One of the most vocal boycotters includes Christian evangelist Franklin Graham. Last Thursday, Graham criticized Disney in a Facebook post for normalizing the LGBTQ community.

“They're trying to push the LGBT agenda into the hearts and minds of your children—watch out!” he wrote. “Disney has the right to make their cartoons, it's a free country. But as Christians we also have the right not to support their company.”

In addition to the boycott, an Alabama theatre announced it will not screen the film due to the homosexual character and Russia is currently debating whether or not they will ban the film, as it potentially violates their law against “gay propaganda.”

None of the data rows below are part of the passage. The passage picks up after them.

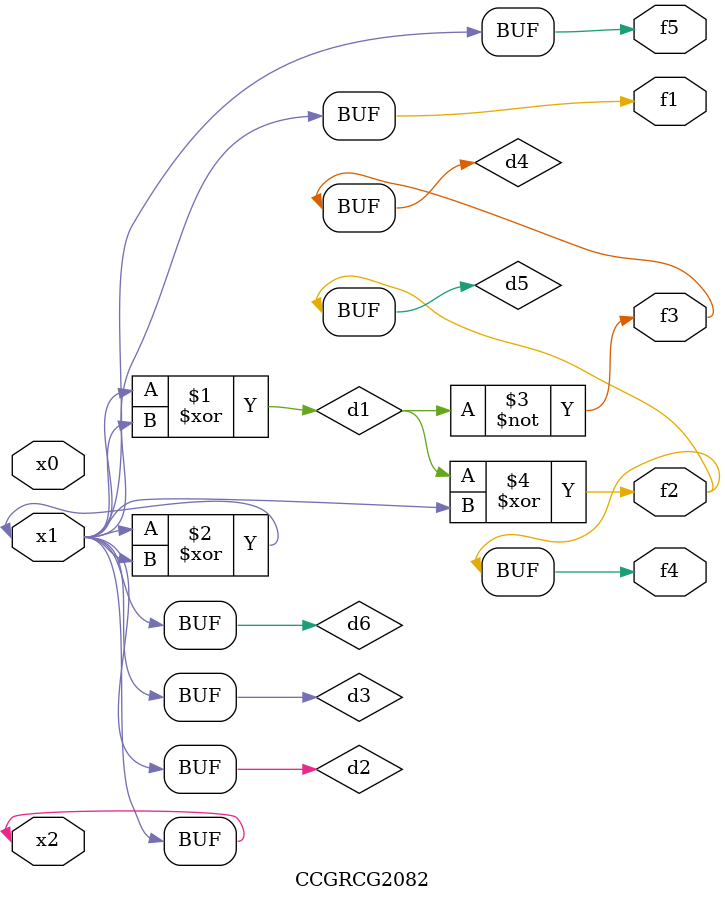
<source format=v>
module CCGRCG2082(
	input x0, x1, x2,
	output f1, f2, f3, f4, f5
);

	wire d1, d2, d3, d4, d5, d6;

	xor (d1, x1, x2);
	buf (d2, x1, x2);
	xor (d3, x1, x2);
	nor (d4, d1);
	xor (d5, d1, d2);
	buf (d6, d2, d3);
	assign f1 = d6;
	assign f2 = d5;
	assign f3 = d4;
	assign f4 = d5;
	assign f5 = d6;
endmodule

</source>
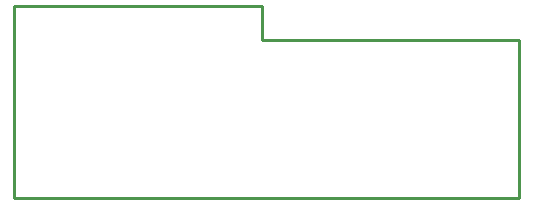
<source format=gko>
G04 Layer_Color=16711935*
%FSLAX43Y43*%
%MOMM*%
G71*
G01*
G75*
%ADD15C,0.254*%
D15*
X0Y0D02*
Y16250D01*
Y0D02*
X42750D01*
X0Y16250D02*
X21000D01*
X42750Y0D02*
Y13375D01*
X21000D02*
Y16250D01*
Y13375D02*
X42750D01*
M02*

</source>
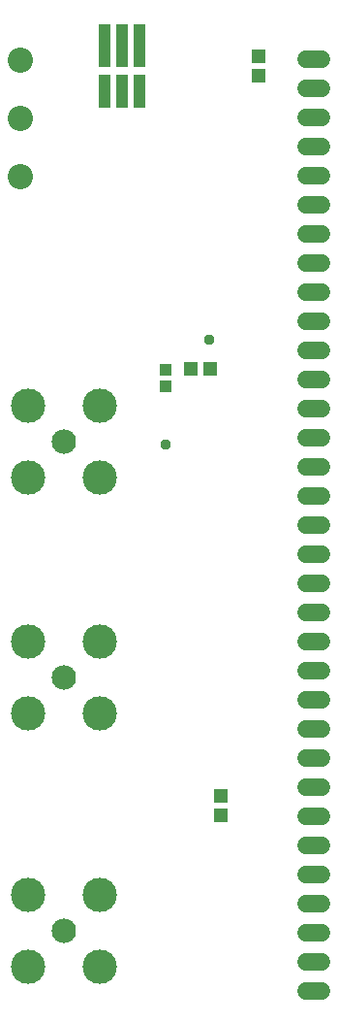
<source format=gbr>
G04 EAGLE Gerber RS-274X export*
G75*
%MOMM*%
%FSLAX34Y34*%
%LPD*%
%INSoldermask Top*%
%IPPOS*%
%AMOC8*
5,1,8,0,0,1.08239X$1,22.5*%
G01*
%ADD10R,1.203200X1.303200*%
%ADD11R,1.003200X1.003200*%
%ADD12R,1.303200X1.203200*%
%ADD13C,1.511200*%
%ADD14C,2.203200*%
%ADD15C,3.003200*%
%ADD16C,2.133600*%
%ADD17R,1.053200X3.753200*%
%ADD18R,1.053200X2.853200*%
%ADD19C,0.959600*%


D10*
X256540Y851780D03*
X256540Y834780D03*
D11*
X175260Y564000D03*
X175260Y579000D03*
D12*
X223520Y206620D03*
X223520Y189620D03*
D10*
X214240Y579120D03*
X197240Y579120D03*
D13*
X298260Y849630D02*
X311340Y849630D01*
X311340Y824230D02*
X298260Y824230D01*
X298260Y798830D02*
X311340Y798830D01*
X311340Y773430D02*
X298260Y773430D01*
X298260Y748030D02*
X311340Y748030D01*
X311340Y722630D02*
X298260Y722630D01*
X298260Y697230D02*
X311340Y697230D01*
X311340Y671830D02*
X298260Y671830D01*
X298260Y646430D02*
X311340Y646430D01*
X311340Y621030D02*
X298260Y621030D01*
X298260Y595630D02*
X311340Y595630D01*
X311340Y570230D02*
X298260Y570230D01*
X298260Y544830D02*
X311340Y544830D01*
X311340Y519430D02*
X298260Y519430D01*
X298260Y494030D02*
X311340Y494030D01*
X311340Y468630D02*
X298260Y468630D01*
X298260Y443230D02*
X311340Y443230D01*
X311340Y417830D02*
X298260Y417830D01*
X298260Y392430D02*
X311340Y392430D01*
X311340Y367030D02*
X298260Y367030D01*
X298260Y341630D02*
X311340Y341630D01*
X311340Y316230D02*
X298260Y316230D01*
X298260Y290830D02*
X311340Y290830D01*
X311340Y265430D02*
X298260Y265430D01*
X298260Y240030D02*
X311340Y240030D01*
X311340Y214630D02*
X298260Y214630D01*
X298260Y189230D02*
X311340Y189230D01*
X311340Y163830D02*
X298260Y163830D01*
X298260Y138430D02*
X311340Y138430D01*
X311340Y113030D02*
X298260Y113030D01*
X298260Y87630D02*
X311340Y87630D01*
X311340Y62230D02*
X298260Y62230D01*
X298260Y36830D02*
X311340Y36830D01*
D14*
X48510Y848571D03*
X48510Y797771D03*
X48510Y746971D03*
D15*
X55060Y120200D03*
X117660Y120200D03*
X55060Y57600D03*
X117660Y57600D03*
D16*
X86360Y88900D03*
D15*
X55060Y341180D03*
X117660Y341180D03*
X55060Y278580D03*
X117660Y278580D03*
D16*
X86360Y309880D03*
D15*
X55060Y546920D03*
X117660Y546920D03*
X55060Y484320D03*
X117660Y484320D03*
D16*
X86360Y515620D03*
D17*
X152160Y861030D03*
X137160Y861030D03*
X122160Y861030D03*
D18*
X152160Y822030D03*
X137160Y822030D03*
X122160Y822030D03*
D19*
X175260Y513080D03*
X213360Y604520D03*
M02*

</source>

Despite the strong backlash, director Condon is standing by his decision to include a gay character in “Beauty and the Beast.”

At a press conference in Beverly Hills, California, on Sunday, he said: “I talked before about how we translate this into live-action. That means building out the characters. It’s also a translation to 2017, you know? And what is the movie about? What has this story always been about for 300 years? It’s about looking closer, going deeper, accepting people for who they really are.”

“In a very Disney way, we are including everybody,” he continued. “I think this is for everybody, and on the screen we’ll see everybody. And that was important to me.”

A post shared by Josh Gad (@joshgad) on


At the film’s world premiere, actor Josh Gad said he was “really proud” to play LeFou, but made it clear that “there was nothing in the script that said ‘LeFou is gay.’

“Bill Condon did an amazing job of giving us an opportunity to create a version of LeFou that isn’t like the original, that expands on what the original did, but that makes him more human and that makes him a wonderfully complex character to some extent,” he said.